_What you are asked to do_
Begin at the line below that has "LO MÁS LEÍDO 2026" and stop after the line that has "MEJORES CANTANTES BRASILEÑOS". Please restate only those lines, word for word.
══ Records provided ══
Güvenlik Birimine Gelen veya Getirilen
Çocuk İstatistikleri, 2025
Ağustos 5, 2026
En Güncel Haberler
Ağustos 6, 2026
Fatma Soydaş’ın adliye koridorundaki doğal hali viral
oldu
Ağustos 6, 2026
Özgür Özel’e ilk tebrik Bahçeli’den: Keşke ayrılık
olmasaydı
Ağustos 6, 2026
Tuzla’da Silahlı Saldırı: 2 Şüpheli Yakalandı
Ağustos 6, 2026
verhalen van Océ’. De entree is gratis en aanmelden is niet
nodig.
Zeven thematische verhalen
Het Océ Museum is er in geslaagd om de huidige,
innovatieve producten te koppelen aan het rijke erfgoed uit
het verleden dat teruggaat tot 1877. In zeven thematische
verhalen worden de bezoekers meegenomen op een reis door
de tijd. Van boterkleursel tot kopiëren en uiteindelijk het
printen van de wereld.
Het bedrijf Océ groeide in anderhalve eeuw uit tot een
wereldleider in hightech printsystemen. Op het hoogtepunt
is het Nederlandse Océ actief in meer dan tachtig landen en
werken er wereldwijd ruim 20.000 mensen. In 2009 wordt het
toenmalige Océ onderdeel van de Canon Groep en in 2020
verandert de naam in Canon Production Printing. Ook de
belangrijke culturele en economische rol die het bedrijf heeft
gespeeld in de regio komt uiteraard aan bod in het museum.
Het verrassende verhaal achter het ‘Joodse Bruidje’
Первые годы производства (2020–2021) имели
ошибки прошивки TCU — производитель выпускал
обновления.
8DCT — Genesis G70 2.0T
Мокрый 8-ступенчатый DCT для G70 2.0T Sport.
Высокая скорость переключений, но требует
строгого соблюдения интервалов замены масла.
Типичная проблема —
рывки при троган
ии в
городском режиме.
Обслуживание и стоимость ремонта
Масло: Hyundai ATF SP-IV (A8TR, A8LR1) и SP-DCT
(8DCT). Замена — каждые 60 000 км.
═══
══ Records provided ══
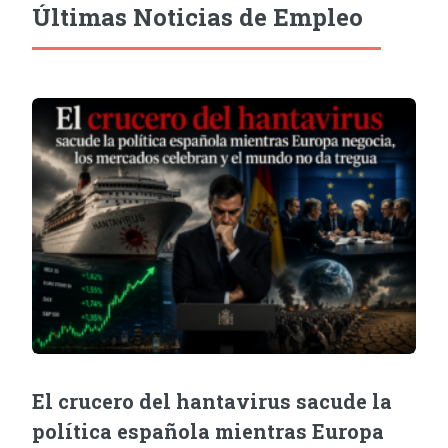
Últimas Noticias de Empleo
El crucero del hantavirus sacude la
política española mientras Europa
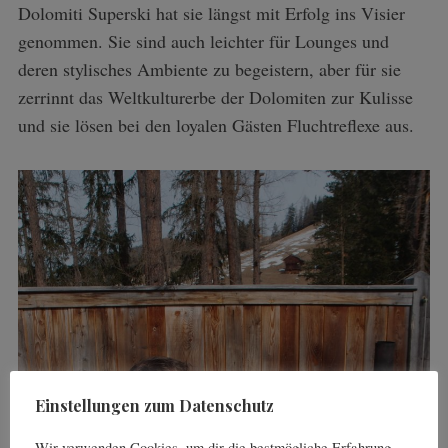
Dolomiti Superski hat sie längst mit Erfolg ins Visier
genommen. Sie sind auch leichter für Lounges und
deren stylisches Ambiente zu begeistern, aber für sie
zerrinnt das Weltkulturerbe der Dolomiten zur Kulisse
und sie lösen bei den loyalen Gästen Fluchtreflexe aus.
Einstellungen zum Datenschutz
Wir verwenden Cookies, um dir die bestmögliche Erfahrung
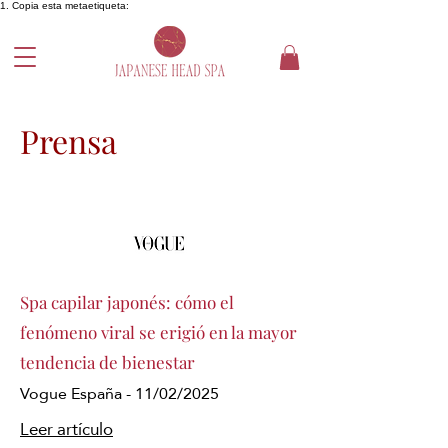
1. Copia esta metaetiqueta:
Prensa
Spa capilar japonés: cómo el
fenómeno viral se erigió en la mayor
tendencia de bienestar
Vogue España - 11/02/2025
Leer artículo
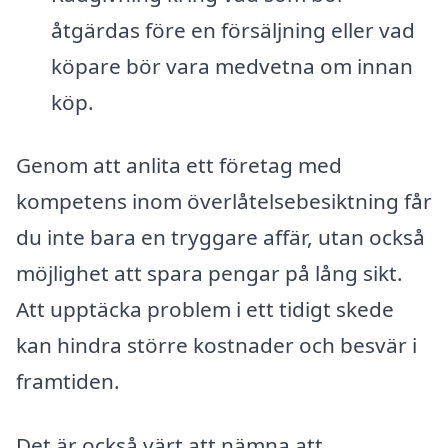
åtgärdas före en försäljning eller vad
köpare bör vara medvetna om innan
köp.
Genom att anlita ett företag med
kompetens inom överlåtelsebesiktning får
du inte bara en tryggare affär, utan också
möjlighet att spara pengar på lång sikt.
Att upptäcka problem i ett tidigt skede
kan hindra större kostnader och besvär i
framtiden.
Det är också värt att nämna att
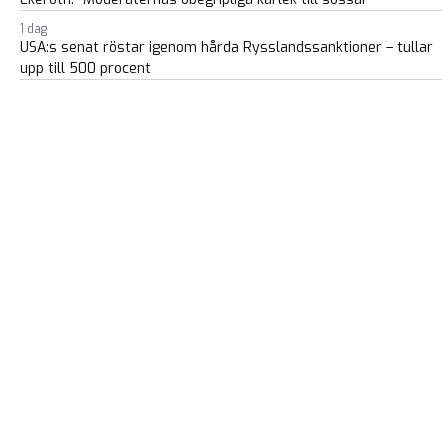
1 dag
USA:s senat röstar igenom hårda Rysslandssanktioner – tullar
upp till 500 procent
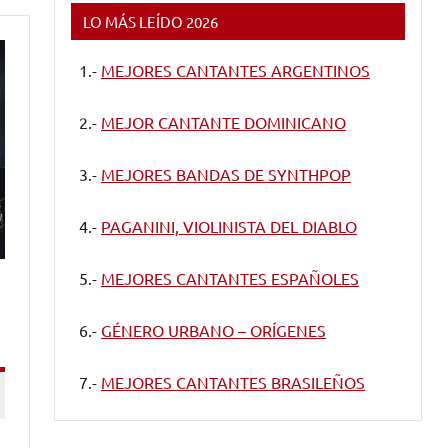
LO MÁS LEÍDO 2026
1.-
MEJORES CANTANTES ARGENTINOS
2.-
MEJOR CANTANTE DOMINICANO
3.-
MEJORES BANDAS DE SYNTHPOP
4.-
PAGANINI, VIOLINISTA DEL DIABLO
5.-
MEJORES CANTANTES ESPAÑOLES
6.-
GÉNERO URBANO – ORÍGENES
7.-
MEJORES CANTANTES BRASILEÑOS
═══
_Solved exercise_
LO MÁS LEÍDO 2026
1.-
MEJORES CANTANTES ARGENTINOS
2.-
MEJOR CANTANTE DOMINICANO
3.-
MEJORES BANDAS DE SYNTHPOP
4.-
PAGANINI, VIOLINISTA DEL DIABLO
5.-
MEJORES CANTANTES ESPAÑOLES
6.-
GÉNERO URBANO – ORÍGENES
7.-
MEJORES CANTANTES BRASILEÑOS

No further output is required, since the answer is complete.